**SELECTION:**

------

Furness Abbey is a former railway station in the Barrow-in-Furness area of the Furness Peninsula, England.

Context
Furness Abbey Station was situated to the north of Furness Abbey. As well as being the gateway for visitors to the romantic ruins of the Abbey and to the south lakes, the station - one of the company's finest - was closely linked to the Furness Abbey Hotel , owned by the Furness Railway Company. It also served Abbotswood, the home of Sir James Ramsden, Managing Director of the railway company, and other large houses at the semi-rural north end of Barrow-in-Furness.

History
The Furness Railway was authorised in 1844 to build a line which would link Kirkby-in-Furness with Dalton-in-Furness. The railway was extended in places and subsequently took over the Whitehaven and Furness Junction Railway and the Ulverston and Lancaster Railway. The original station at Furness Abbey was opened in 1846 and was substantially enlarged by 1862 to receive passengers from further afield - when the  London and North Western Railway was directly linked. After 1850 passengers had already begun to travel from West Cumbria, although the Furness company did not formally lease the coast line from Whitehaven until 1865.

------

Stored entries
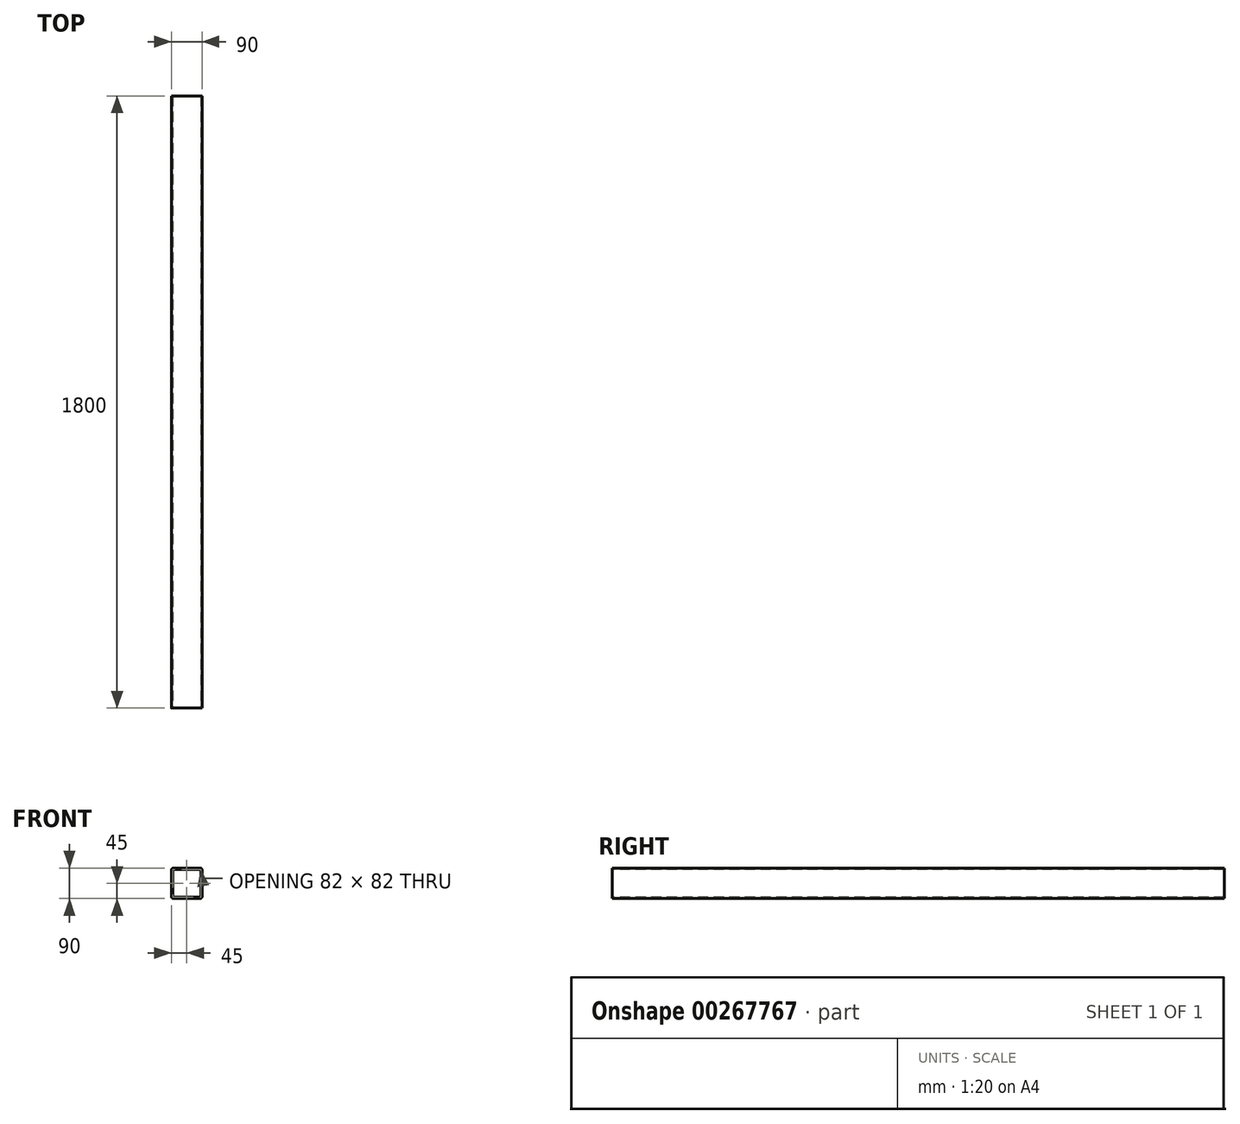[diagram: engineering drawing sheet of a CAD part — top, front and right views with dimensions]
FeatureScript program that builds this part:
annotation { "Feature Type Name" : "Feature", "Feature Type Description" : "" }
export const myFeature = defineFeature(function(context is Context, id is Id, definition is map)
    precondition{}
    {
        {
            var Q0;
            Q0=qCreatedBy(makeId("Front.planeOp"),FACE);
            var sketch = newSketch(context, id + "F0", { "sketchPlane" : qUnion([Q0])});
            skLineSegment(sketch, "E0.bottom", {"start": v(39, 45) * mm, "end": v(-39, 45) * mm});
            skLineSegment(sketch, "E0.top", {"start": v(39, -45) * mm, "end": v(-39, -45) * mm});
            skLineSegment(sketch, "E0.left", {"start": v(45, 39) * mm, "end": v(45, -39) * mm});
            skLineSegment(sketch, "E0.right", {"start": v(-45, 39) * mm, "end": v(-45, -39) * mm});
            skPoint(sketch, "E0.middle", {"position": v(0, 0) * mm});
            skPoint(sketch, "E1.visualSharp", {"position": v(-45, 45) * mm});
            skArc(sketch, "E1.filletArc", {"start": v(-39, 45) * mm, "mid": v(-43.24, 43.24) * mm, "end": v(-45, 39) * mm});
            skPoint(sketch, "E2.visualSharp", {"position": v(45, 45) * mm});
            skArc(sketch, "E2.filletArc", {"start": v(45, 39) * mm, "mid": v(43.24, 43.24) * mm, "end": v(39, 45) * mm});
            skPoint(sketch, "E3.visualSharp", {"position": v(45, -45) * mm});
            skArc(sketch, "E3.filletArc", {"start": v(39, -45) * mm, "mid": v(43.24, -43.24) * mm, "end": v(45, -39) * mm});
            skPoint(sketch, "E4.visualSharp", {"position": v(-45, -45) * mm});
            skArc(sketch, "E4.filletArc", {"start": v(-45, -39) * mm, "mid": v(-43.24, -43.24) * mm, "end": v(-39, -45) * mm});
            skArc(sketch, "E5.0", {"start": v(-39, 41) * mm, "mid": v(-40.41, 40.41) * mm, "end": v(-41, 39) * mm});
            skLineSegment(sketch, "E5.1", {"start": v(39, 41) * mm, "end": v(-39, 41) * mm});
            skLineSegment(sketch, "E5.2", {"start": v(-41, 39) * mm, "end": v(-41, -39) * mm});
            skArc(sketch, "E5.3", {"start": v(41, 39) * mm, "mid": v(40.41, 40.41) * mm, "end": v(39, 41) * mm});
            skArc(sketch, "E5.4", {"start": v(-41, -39) * mm, "mid": v(-40.41, -40.41) * mm, "end": v(-39, -41) * mm});
            skLineSegment(sketch, "E5.5", {"start": v(39, -41) * mm, "end": v(-39, -41) * mm});
            skArc(sketch, "E5.6", {"start": v(39, -41) * mm, "mid": v(40.41, -40.41) * mm, "end": v(41, -39) * mm});
            skLineSegment(sketch, "E5.7", {"start": v(41, 39) * mm, "end": v(41, -39) * mm});
            skSolve(sketch);
        }
        {
            var Q0;
            Q0=makeQuery(id+"F0.imprint","IMPRINT",FACE,{"disambiguationData":[TD([[makeQuery(id+"F0.imprint","IMPRINT",EDGE,{"derivedFrom":sQuery(id+"F0.wireOp",EDGE,"E0.bottom")}),1.0]])]});
            extrude(context, id + "F1", {"entities" : qUnion([Q0]), "oppositeDirection" : true, "depth" : 1800 * mm});
        }
    });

------

**TASKS AND EXERCISES:**
1. Copy the records from their start through the line containing "v(45, 45) *", including that line, and leave the pictures out.
2. Write what comes next in the text on Furness Abbey station, starting right after its last sentence.

**EXPECTED RESULTS:**
1.
[diagram: engineering drawing sheet of a CAD part — top, front and right views with dimensions]
FeatureScript program that builds this part:
annotation { "Feature Type Name" : "Feature", "Feature Type Description" : "" }
export const myFeature = defineFeature(function(context is Context, id is Id, definition is map)
    precondition{}
    {
        {
            var Q0;
            Q0=qCreatedBy(makeId("Front.planeOp"),FACE);
            var sketch = newSketch(context, id + "F0", { "sketchPlane" : qUnion([Q0])});
            skLineSegment(sketch, "E0.bottom", {"start": v(39, 45) * mm, "end": v(-39, 45) * mm});
            skLineSegment(sketch, "E0.top", {"start": v(39, -45) * mm, "end": v(-39, -45) * mm});
            skLineSegment(sketch, "E0.left", {"start": v(45, 39) * mm, "end": v(45, -39) * mm});
            skLineSegment(sketch, "E0.right", {"start": v(-45, 39) * mm, "end": v(-45, -39) * mm});
            skPoint(sketch, "E0.middle", {"position": v(0, 0) * mm});
            skPoint(sketch, "E1.visualSharp", {"position": v(-45, 45) * mm});
            skArc(sketch, "E1.filletArc", {"start": v(-39, 45) * mm, "mid": v(-43.24, 43.24) * mm, "end": v(-45, 39) * mm});
            skPoint(sketch, "E2.visualSharp", {"position": v(45, 45) * mm});

2.
Services
Services stopped at Furness Abbey to allow passengers to visit the Abbey and  to use the Furness Abbey Hotel, owned by the railway company. All services north of Barrow initially had to travel to Furness Abbey and then reverse back towards Dalton before continuing on to Askam.  This practice eventually ceased in 1882, when the loop line to the new central Barrow station on Abbey Road was completed and trains could continue from there northwards to Askam without reversing.

Having been damaged by bombing in May 1941 (when the Furness Abbey Hotel was also hit), the station was closed by British Railways shortly after nationalisation, and was subsequently demolished in the early 1950s, as was the hotel.  Apart from some old track-bed and demolition debris associated with Sir James Ramsden's private siding, the only surviving part of the station is the former ticket office/refreshment room, which is now the Abbey Tavern.<ref> See YouTube/the Yellow Factory 'The Story of the Furness Abbey Hotel and Station'.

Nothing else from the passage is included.